O primeiro movimento não é cirúrgico. É deliberadamente imperfeito.
Em cenários de crise, a lógica do 80/20 não é um exercício de precisão analítica, mas um mecanismo de compressão do tempo. Identificam-se rapidamente os poucos vetores evidentes de alívio — ações que não exigem entendimento pleno da estrutura, mas interrompem a deterioração do caixa e devolvem governabilidade à operação.
Quick wins não resolvem a crise. Eles suspendem a queda.
Buscar exatidão nesse estágio é confundir rigor com paralisia. A empresa ainda não sabe o suficiente para operar com finesse — e insistir nisso costuma consumir o único ativo que não se recompõe: tempo. O objetivo inicial não é corrigir o sistema. É estabilizá-lo para que a correção seja possível.
Mas inteligência estratégica, sozinha, não sustenta um turnaround.
Quase sempre, a companhia já sabe o que precisa ser feito. O problema não é diagnóstico. É coragem. Coragem para agir sobre decisões adiadas por conveniência política, por apego histórico ou pelo receio de admitir erros acumulados ao longo do tempo.
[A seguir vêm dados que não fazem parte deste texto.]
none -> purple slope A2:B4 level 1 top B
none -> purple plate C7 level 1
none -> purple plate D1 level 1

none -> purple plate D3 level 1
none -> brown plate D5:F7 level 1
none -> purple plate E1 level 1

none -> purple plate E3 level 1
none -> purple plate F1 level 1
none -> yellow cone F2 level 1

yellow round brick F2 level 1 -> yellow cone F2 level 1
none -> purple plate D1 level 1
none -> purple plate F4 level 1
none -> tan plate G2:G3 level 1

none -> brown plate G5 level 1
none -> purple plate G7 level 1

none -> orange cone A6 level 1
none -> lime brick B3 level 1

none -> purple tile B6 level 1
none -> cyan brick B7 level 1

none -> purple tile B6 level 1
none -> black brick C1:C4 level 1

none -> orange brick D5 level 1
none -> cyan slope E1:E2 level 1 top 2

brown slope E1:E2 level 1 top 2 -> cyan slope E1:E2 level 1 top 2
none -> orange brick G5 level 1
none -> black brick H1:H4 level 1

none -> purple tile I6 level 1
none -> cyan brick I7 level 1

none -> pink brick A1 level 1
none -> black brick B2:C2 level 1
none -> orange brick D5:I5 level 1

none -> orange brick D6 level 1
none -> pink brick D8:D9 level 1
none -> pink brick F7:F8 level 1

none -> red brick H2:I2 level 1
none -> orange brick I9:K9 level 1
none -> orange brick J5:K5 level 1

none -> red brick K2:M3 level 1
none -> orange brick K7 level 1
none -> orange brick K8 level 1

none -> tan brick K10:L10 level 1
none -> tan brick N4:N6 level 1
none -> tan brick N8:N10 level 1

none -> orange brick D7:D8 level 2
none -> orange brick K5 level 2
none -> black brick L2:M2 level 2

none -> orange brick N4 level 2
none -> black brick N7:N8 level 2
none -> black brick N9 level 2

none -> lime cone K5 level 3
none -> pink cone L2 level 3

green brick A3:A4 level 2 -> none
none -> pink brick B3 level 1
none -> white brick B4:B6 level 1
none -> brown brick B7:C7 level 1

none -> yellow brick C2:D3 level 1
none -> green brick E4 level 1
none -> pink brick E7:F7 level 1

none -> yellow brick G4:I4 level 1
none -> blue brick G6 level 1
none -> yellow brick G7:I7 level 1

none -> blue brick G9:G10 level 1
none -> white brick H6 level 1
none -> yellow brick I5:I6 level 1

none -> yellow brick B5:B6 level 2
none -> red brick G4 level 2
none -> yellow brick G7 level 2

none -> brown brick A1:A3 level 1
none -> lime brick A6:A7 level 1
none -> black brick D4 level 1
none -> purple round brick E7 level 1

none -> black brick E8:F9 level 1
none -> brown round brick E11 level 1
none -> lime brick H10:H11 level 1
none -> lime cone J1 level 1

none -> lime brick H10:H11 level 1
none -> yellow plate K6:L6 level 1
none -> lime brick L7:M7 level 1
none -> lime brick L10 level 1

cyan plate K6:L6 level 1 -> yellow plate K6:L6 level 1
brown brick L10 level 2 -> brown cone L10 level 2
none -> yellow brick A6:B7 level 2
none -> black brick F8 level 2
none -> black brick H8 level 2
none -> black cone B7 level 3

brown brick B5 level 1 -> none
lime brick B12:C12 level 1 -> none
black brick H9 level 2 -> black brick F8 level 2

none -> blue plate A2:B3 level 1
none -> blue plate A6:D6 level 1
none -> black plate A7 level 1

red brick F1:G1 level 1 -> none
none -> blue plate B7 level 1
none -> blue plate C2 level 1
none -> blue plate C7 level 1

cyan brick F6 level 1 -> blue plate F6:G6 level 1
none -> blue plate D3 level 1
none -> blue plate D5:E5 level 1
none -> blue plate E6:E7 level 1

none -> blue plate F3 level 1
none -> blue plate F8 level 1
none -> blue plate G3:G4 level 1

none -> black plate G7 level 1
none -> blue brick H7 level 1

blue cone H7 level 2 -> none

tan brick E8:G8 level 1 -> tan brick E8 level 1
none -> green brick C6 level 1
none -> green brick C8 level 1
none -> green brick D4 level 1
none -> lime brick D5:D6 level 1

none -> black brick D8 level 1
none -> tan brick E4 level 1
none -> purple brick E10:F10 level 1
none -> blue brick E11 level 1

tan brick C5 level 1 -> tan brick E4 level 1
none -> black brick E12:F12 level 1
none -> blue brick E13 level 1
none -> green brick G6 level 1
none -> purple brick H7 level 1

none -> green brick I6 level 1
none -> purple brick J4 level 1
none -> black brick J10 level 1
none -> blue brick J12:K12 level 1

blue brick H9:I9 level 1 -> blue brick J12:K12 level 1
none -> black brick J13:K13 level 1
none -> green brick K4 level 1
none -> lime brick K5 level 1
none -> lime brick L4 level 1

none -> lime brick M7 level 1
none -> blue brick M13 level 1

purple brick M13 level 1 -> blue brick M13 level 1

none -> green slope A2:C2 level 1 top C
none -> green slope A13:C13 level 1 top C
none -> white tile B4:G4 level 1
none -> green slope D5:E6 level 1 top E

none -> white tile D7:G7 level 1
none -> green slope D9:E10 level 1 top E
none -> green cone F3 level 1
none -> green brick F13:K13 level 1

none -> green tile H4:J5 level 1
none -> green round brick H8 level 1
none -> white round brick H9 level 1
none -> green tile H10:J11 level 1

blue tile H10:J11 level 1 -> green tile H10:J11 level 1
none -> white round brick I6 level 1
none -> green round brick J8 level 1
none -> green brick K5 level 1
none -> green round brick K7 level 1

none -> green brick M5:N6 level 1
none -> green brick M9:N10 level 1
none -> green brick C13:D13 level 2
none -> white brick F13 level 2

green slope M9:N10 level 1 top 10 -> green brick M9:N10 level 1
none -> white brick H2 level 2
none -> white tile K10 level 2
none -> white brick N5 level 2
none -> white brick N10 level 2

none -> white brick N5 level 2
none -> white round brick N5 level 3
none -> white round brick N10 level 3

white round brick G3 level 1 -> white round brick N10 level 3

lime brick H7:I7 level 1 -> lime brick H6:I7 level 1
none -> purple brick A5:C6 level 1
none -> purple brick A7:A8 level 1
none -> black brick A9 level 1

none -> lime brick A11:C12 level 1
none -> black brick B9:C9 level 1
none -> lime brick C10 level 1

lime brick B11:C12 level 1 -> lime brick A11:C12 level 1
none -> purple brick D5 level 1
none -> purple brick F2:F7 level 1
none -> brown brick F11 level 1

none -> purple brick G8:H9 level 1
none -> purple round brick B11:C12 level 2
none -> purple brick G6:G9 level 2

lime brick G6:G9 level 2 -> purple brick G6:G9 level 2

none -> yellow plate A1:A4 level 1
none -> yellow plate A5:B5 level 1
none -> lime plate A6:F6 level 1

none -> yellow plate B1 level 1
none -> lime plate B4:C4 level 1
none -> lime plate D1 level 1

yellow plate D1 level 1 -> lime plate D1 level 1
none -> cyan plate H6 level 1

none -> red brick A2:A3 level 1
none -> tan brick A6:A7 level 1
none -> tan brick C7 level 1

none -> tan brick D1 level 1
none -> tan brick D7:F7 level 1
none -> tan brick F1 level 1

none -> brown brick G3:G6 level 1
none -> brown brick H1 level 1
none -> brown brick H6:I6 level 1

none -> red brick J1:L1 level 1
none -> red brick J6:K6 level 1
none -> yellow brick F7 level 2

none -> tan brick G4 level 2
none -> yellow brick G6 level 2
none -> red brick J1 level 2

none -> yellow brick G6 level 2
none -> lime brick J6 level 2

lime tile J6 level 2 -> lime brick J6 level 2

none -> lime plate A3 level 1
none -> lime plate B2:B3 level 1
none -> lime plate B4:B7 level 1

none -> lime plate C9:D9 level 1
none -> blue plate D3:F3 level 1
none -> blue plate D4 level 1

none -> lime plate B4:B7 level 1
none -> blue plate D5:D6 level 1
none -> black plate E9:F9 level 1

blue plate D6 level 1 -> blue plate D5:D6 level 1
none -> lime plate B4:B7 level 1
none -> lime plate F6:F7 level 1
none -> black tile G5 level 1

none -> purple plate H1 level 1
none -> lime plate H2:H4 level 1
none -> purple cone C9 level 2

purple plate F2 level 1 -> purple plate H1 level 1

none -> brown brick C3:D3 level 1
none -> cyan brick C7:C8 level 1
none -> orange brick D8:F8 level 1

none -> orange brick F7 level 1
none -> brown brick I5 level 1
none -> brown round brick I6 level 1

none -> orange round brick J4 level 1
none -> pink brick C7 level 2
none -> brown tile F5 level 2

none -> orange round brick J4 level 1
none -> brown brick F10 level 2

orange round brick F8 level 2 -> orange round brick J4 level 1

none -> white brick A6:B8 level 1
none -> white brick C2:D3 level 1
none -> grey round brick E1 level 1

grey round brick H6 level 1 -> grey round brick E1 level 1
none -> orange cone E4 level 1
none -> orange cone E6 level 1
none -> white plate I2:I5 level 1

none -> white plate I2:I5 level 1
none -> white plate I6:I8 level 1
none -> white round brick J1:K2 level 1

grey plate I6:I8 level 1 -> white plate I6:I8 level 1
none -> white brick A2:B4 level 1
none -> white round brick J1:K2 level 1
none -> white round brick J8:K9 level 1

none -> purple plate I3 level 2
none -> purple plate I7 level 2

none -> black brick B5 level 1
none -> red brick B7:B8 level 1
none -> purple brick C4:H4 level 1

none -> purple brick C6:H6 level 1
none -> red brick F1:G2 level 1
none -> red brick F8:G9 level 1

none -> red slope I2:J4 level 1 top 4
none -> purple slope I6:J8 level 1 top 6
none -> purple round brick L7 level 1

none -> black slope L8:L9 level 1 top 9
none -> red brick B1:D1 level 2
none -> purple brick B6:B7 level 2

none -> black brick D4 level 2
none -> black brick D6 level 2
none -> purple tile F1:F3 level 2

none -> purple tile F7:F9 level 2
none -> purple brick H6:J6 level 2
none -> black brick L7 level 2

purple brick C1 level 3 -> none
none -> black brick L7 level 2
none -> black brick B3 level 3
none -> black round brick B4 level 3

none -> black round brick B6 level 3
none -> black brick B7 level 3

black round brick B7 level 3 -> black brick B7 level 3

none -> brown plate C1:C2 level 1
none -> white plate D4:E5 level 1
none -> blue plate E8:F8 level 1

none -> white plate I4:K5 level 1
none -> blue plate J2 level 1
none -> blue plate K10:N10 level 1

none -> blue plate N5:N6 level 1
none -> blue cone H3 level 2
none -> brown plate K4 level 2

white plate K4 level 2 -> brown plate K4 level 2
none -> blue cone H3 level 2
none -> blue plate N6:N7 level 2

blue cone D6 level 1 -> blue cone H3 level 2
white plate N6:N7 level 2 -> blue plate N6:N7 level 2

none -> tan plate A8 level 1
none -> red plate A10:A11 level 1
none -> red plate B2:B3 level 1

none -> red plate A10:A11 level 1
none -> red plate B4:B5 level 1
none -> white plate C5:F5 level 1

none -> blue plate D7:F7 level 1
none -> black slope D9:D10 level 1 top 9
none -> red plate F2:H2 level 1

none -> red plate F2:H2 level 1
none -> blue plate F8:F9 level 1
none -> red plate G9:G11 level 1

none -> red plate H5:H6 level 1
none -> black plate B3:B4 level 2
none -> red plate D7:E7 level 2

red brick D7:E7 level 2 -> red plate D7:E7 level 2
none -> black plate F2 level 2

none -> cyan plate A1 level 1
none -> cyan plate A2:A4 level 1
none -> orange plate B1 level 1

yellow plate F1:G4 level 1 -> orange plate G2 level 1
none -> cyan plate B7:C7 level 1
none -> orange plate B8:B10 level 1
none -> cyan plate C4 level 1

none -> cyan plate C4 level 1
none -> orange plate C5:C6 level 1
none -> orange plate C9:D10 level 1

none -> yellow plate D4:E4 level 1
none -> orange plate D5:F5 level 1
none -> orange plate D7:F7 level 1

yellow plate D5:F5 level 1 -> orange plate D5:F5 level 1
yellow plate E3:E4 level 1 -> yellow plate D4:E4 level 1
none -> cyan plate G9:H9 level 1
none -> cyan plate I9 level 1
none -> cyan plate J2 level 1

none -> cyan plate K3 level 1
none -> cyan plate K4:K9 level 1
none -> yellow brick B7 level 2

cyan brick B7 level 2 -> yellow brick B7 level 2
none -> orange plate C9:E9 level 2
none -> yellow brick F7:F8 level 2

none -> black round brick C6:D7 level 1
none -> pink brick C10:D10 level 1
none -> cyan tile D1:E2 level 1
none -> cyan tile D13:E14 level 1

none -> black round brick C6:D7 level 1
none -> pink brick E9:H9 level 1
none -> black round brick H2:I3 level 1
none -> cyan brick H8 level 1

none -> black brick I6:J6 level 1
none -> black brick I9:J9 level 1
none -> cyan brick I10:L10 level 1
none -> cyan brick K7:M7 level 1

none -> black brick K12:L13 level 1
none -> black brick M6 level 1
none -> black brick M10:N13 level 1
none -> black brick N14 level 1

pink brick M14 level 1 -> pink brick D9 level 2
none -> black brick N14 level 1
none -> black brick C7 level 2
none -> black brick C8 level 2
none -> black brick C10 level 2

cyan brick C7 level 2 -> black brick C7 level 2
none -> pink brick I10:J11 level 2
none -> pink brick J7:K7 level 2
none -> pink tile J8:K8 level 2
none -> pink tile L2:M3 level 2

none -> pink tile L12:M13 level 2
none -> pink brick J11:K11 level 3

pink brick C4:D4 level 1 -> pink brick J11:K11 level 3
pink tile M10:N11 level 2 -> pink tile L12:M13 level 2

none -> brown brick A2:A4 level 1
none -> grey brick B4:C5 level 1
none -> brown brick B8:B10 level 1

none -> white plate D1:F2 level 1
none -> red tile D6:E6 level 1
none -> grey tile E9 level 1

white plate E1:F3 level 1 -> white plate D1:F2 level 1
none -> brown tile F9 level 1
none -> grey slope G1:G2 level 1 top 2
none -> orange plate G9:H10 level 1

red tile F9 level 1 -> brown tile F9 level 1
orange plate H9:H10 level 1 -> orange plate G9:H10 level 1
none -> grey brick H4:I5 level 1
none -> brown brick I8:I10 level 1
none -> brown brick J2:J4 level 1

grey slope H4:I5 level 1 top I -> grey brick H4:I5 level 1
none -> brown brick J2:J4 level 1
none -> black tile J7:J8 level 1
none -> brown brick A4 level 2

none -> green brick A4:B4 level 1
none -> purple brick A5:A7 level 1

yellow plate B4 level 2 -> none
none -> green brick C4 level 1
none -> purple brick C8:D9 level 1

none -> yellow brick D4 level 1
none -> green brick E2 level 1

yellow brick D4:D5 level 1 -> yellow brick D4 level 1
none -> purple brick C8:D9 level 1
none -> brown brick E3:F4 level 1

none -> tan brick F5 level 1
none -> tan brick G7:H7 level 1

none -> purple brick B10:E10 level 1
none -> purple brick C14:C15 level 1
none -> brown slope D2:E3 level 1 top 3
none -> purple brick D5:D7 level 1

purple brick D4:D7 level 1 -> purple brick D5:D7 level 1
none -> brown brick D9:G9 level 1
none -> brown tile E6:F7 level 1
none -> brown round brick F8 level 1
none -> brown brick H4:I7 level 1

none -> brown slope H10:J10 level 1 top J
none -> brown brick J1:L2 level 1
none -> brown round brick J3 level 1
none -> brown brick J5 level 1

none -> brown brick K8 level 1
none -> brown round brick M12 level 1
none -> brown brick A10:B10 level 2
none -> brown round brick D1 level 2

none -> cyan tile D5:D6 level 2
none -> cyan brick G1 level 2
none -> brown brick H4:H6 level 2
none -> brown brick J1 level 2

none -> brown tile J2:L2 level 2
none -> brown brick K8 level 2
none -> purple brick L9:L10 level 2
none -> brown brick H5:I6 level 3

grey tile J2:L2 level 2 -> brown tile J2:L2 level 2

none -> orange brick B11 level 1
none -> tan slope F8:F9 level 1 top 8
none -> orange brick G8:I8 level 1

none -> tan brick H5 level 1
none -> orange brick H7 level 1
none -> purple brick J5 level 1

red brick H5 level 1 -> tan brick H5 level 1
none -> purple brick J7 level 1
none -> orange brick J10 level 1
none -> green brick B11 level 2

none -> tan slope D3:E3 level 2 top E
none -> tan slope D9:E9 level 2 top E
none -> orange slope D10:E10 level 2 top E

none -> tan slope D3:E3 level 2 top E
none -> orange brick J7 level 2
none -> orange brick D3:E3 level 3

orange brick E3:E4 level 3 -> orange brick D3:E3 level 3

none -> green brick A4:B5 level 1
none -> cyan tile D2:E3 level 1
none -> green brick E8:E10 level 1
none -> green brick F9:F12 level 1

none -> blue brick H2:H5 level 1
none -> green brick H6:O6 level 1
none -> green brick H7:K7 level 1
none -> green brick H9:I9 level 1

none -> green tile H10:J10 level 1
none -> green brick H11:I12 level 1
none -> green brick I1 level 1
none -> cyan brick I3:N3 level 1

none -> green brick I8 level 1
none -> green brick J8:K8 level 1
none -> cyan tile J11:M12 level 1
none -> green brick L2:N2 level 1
Crises se agravam não pela falta de alternativas, mas pela postergação sistemática das escolhas óbvias.
Ao mesmo tempo, não existe turnaround viável sem credibilidade externa. Caixa compra tempo. Confiança compra futuro. Transparência com credores não é um gesto ético — é uma ferramenta operacional. Sem comunicação clara, sem números consistentes e sem coerência entre discurso e ação, qualquer estratégia financeira nasce frágil, mesmo quando tecnicamente correta.
E aqui reside outro erro recorrente: tratar turnaround como um problema exclusivamente de negócio. Estratégia operacional sem estratégia financeira é incompleta. É o domínio técnico sobre estrutura de capital, covenants, fluxo de caixa, cronogramas de liquidez e alternativas de funding que define o que é possível fazer — e quando. Decisões estratégicas só existem dentro das restrições financeiras reais, não das aspiracionais.
Por fim, turnaround exige visão sistêmica em tempo real. Não há luxo de esperar trimestres para validar hipóteses. Queima de caixa não permite fé. Exige leitura contínua dos sinais, capacidade de distinguir correção de rota de simples oscilação e disposição para ajustar o curso rapidamente quando a realidade contradiz o plano.
O 80/20 compra tempo. A coragem executa. A técnica financeira sustenta. A visão sistêmica confirma se a virada está, de fato, acontecendo.
Turnaround não é um evento. É uma sequência de decisões irreversíveis tomadas sob pressão, com informação incompleta e consequências reais.